Insomma parlando il più pragmaticamente possibile, tutto quello che abbiamo visto, sognato, fantasticato, nei nostri anni di adolescenza meravigliosamente malata di basket, tutto quello che abbiamo provato nel vedere le prime partite NBA su Italia Uno nei primi anni ottanta, le grandi rivalità tra Larry Bird e Magic Johnson, o tra Bulls e Pistons, il Dream Team alle Olimpiadi di Barcellona nel 1992, The Answer, LeBron James, i Big Three in svariate salse e svariate canotte, i giocatori stranieri che dominano la Lega,  la evoluzione e la bellezza delle produzioni televisive, del merchandising, la diffusione mondiale delle partite NBA giocate in giro per il mondo, la esportazione globale e il reclutamento di decine di Ambassadors per ogni squadra utili per diffondere la storia delle franchigie e delle proprie identità, l’immaginario comune che ci portiamo dentro da anni e decenni (per i più anziani ovviamente, gli appassionati della prim’ora) a riguardo della “mistica” NBA, persino le storie “maledette” della Lega, come il vizio del gioco di Michael Jordan, le scommesse di Tim Donaghy, il razzismo di Donald Sterling, la rissa al Palace di Auburn Hills, qualche fischio “complice” nel forzare alcune serie di playoff a Gara 7 e tante altre situazioni oscure accadute in questi decenni, tutto quanto, bello e brutto, ce lo portiamo dietro e dentro, solo grazie alla visione di David Stern, che voleva una Lega totale mondiale e globale. 

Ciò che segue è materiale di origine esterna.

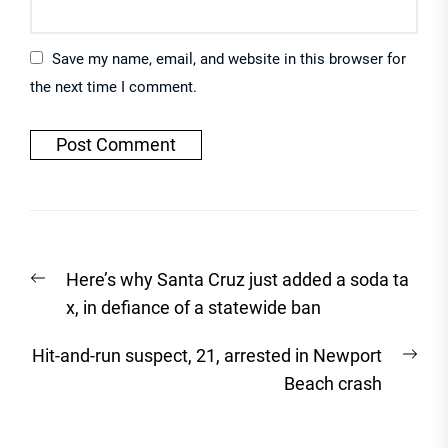
Save my name, email, and website in this browser for
the next time I comment.
Post
Previous
Here’s why Santa Cruz just added a soda ta
navigation
post:
x, in defiance of a statewide ban
Nex
Hit-and-run suspect, 21, arrested in Newport
post
Beach crash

Ovvio che i grandi atleti, i grandi campioni, i grandi allenatori e le grandi organizzazioni di franchigia hanno fatto il loro, e che prima di tutto, lo spettacolo era il loro spettacolo.

Ma l’idea di questo big show, la sceneggiatura, la produzione e la direzione dietro le quinte, avevano l’inconfondibile marchio di Stern.

Per tutti questi ricordi e queste emozioni che abbiamo provano nel corso della nostra esperienza NBA che sta continuando e che continuerà speriamo per sempre, per tutto quello che ha fatto per regalarci al meglio il nostro meraviglioso sport, non possiamo far altro che dire GRAZIE DAVID.